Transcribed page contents
BEGIN
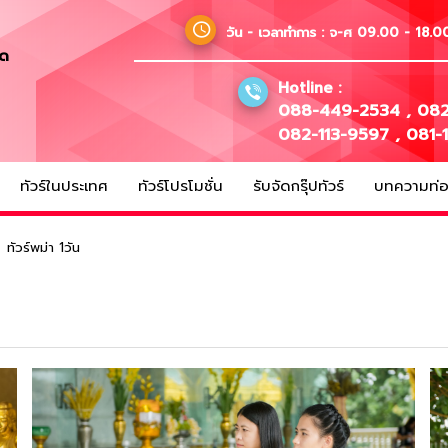
วัน - เวลาทำการ :
จ-ศ 09.00 - 18.00
ัด
Hotline :
088-449-2534
,
082
082-113-9597
,
081-
ทัวร์ในประเทศ
ทัวร์โปรโมชั่น
รับจัดกรุ๊ปทัวร์
บทความท่อง
ทัวร์พม่า 1วัน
END
Task item
Omitting the pictures, copy each record above exactly as it stands.

Exercise output
วัน - เวลาทำการ :
จ-ศ 09.00 - 18.00
ัด
Hotline :
088-449-2534
,
082
082-113-9597
,
081-
ทัวร์ในประเทศ
ทัวร์โปรโมชั่น
รับจัดกรุ๊ปทัวร์
บทความท่อง
ทัวร์พม่า 1วัน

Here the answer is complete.